Серафима стояла между двух мужчин, которых она когда-то сильно, без ума любила. Она и по сей день каждого из них любила. «Вот она, женская судьба-то! — мелькнуло у Серафимы. — Одна любовь, другая любовь. А уж на третью никакой бабьей силушки не хватит…»
Федор Федорович стоял бессловесный и серый. Он зачем-то снял с седой головы шапку.
В тот же день Серафима заявила Николаю Семеновичу Смолянинову:
— Ты, Николай, не злословь… Это мужики хреном направо-налево машут. Или бабы гулящие туда-сюда задницей вертят… Я не изгулялась. Тебя терять не хочу. К тебе я сердцем и дитём привязана. А Федора мне жалко. Если он стакан воды попросит — принесу. Любому нормальному человеку такого жалко.

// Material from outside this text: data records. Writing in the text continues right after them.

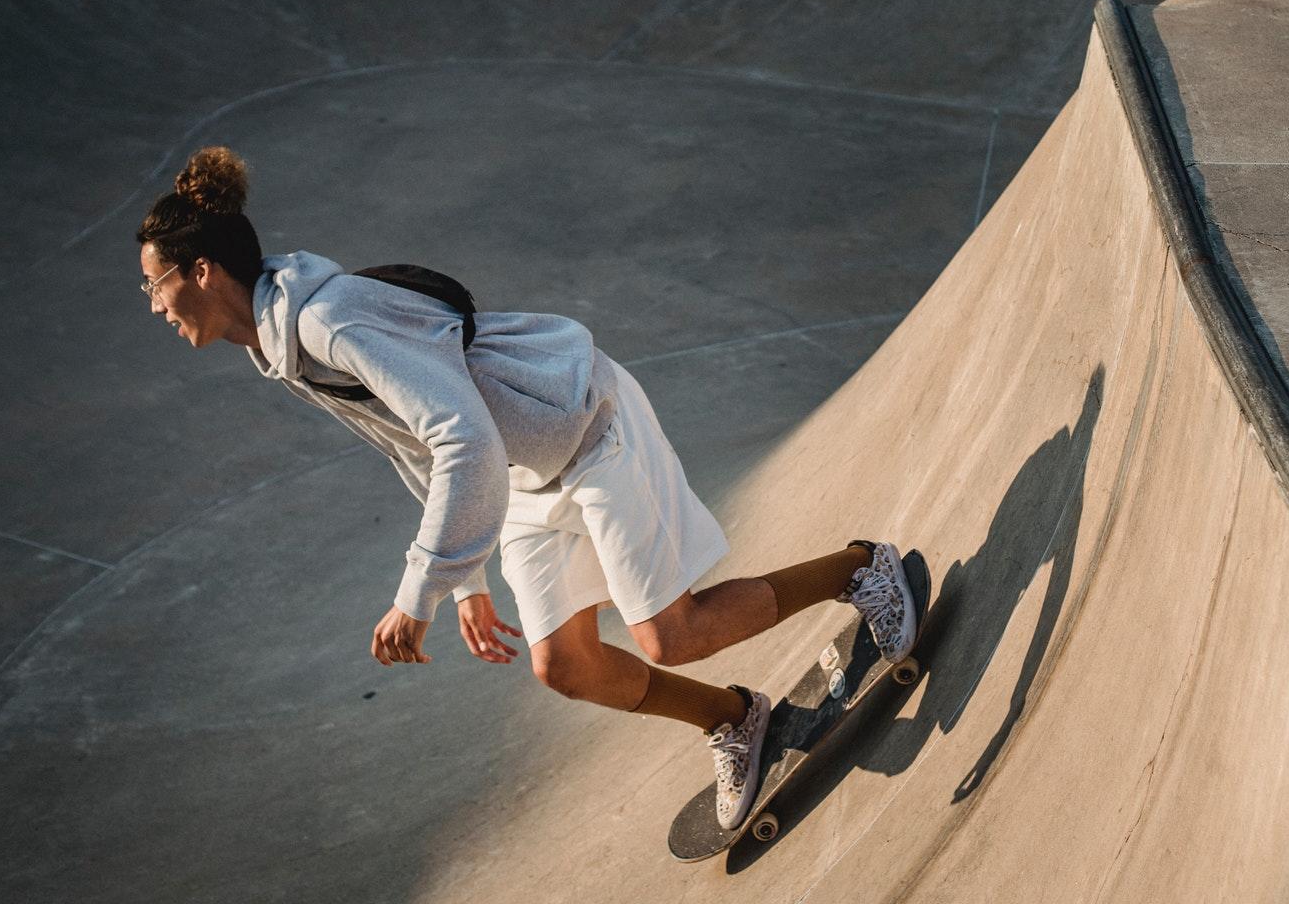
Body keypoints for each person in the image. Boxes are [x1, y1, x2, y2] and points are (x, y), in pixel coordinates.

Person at [135, 147, 920, 829]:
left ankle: (862, 569)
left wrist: (418, 592)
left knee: (670, 634)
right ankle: (736, 718)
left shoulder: (324, 322)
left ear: (202, 271)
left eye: (154, 283)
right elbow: (413, 446)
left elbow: (461, 437)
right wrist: (466, 581)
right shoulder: (280, 345)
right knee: (566, 665)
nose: (155, 305)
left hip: (582, 426)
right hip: (521, 472)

— Чё ты по нем убиваешься? Сумасшествие — высшая свобода человека, — взялся рассуждать Череп. — Почему бабы любят с мужиками перепихнуться? Почему? Потому что теряют башку во время кайфа. В этом и есть ихняя высшая свобода, елочки пушистые! А для мужика — счастье: стакан залудить и обестолковеть ненадолго… Я вот помню, в Касабланке с йогом одним говорил. Он на себя туману напустит, ноги задерет за башку и сидит, как идол, целый день. Ни жрать ни курить не хочет. Йоги-то насильно себя дурнями делают. И счастливы! Полковник у нас сейчас самый счастливый и свободный человек. Ему по жизни уже ни хрена не надо. Нам бы всей страной обестолковеть враз — и нету проблем!
Благовещенский монастырь поднимался из руин. Медленно, основательно, упорно — в кропотливых и благодатных трудовых днях здешней сплоченной братии: всего-то четверо монахов. В подмоге — немногочисленные сочувствующие из ближних опустелых деревень.
Игумен Питирим, оборотясь на кирпичную кладку взнимающейся колокольни, восторженно воскликнул:
— Помнишь ли, отец Георгий, как начинали? Сколь тягот пришлось терпеть! В землянке обживались. Да ведь возвышаемся! Бог даст на будущей неделе поеду колокол заказывать. С миру по полушке — денег вроде набралось… Вот уж праздник-то для нас под колокольный звон.